9:00 a.m. - 4:30 p.m. Tuesday, June 22, 1999
Preparing Video for CD-ROM, WWW & DVD.
Room 200B, Scott Memorial Library, 1020 Locust Street.
Registrants $150; non-registrants $200. Pre-registration Required. Limit 20 participants. Lunch included.
Instructors: Paul Burrows, KUED Media Solutions, University of Utah, Salt Lake City, UT and Robert Trelease, PhD, UCLA School of Medicine, Los Angeles, CA and others in the field.
Lecture/Demonstration: A technical workshop for people who have tried or wondered or who just enjoy techie talk.
Who Should Attend: Any health science educator interested in learning how to manipulate video.
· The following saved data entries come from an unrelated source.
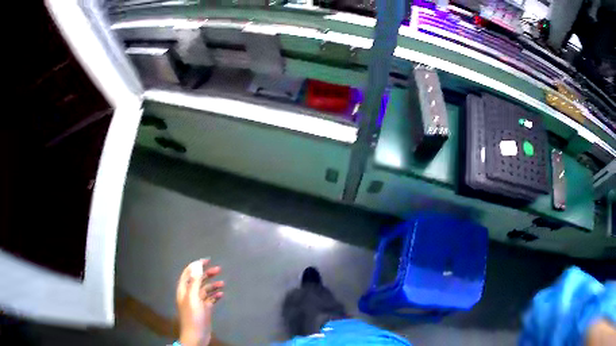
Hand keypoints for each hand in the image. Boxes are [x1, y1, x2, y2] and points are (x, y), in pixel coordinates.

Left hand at [176, 259, 224, 345]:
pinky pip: (210, 299)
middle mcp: (190, 294)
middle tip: (218, 269)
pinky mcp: (204, 309)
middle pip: (198, 280)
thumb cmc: (193, 316)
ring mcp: (197, 302)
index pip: (189, 273)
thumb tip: (197, 265)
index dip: (196, 265)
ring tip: (223, 283)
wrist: (196, 335)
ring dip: (213, 285)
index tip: (208, 260)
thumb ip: (194, 281)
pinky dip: (215, 296)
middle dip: (207, 274)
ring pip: (205, 289)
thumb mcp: (193, 298)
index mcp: (184, 289)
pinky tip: (222, 295)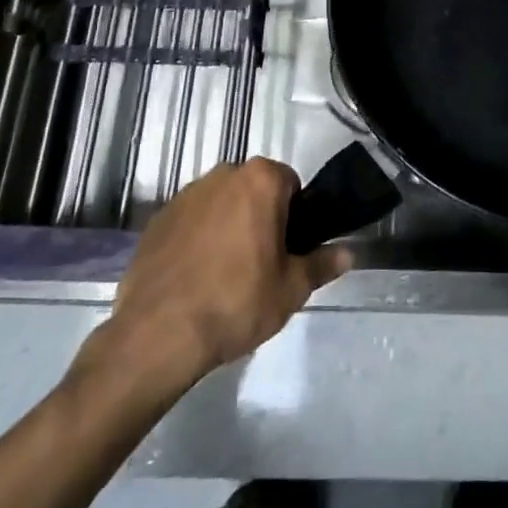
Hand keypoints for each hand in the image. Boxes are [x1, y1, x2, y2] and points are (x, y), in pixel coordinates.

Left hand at [89, 160, 348, 386]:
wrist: (158, 334)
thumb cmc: (236, 302)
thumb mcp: (291, 289)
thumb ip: (322, 264)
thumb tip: (349, 253)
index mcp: (260, 179)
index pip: (290, 184)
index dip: (295, 216)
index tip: (288, 250)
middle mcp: (223, 174)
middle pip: (253, 190)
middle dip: (260, 217)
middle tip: (261, 265)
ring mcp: (186, 194)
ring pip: (220, 204)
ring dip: (227, 226)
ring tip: (224, 276)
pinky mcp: (158, 219)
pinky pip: (190, 222)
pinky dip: (196, 240)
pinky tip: (194, 279)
Synopsis: Topics include: Preparing and using video for CD-ROMs, the World Wide Web, or DVD as well as a review of the fundamentals of (a) acquiring source video, (b) digitizing, (c) editing, (d) compressing/codecs, (e) deployment methods, and (f) cross platform considerations. We will illustrate and demonstrate these concepts in order to give participants the foundation needed to understand production and digitizing procedures. Adobe Premiere and Terran Interactive's Media Cleaner Pro will be used. The QuickTime architecture and its suite of codecs are featured, although others are discussed. In the afternoon, we will discuss and demonstrate the latest digital video (DV) camcorder technology and the FireWire (IEEE 1394) DV interface standard that allows encoded video and sound to be transferred directly into the computer and other DV systems. In editing, the conventional video digitization step is eliminated because the DV camcorder IS the codec.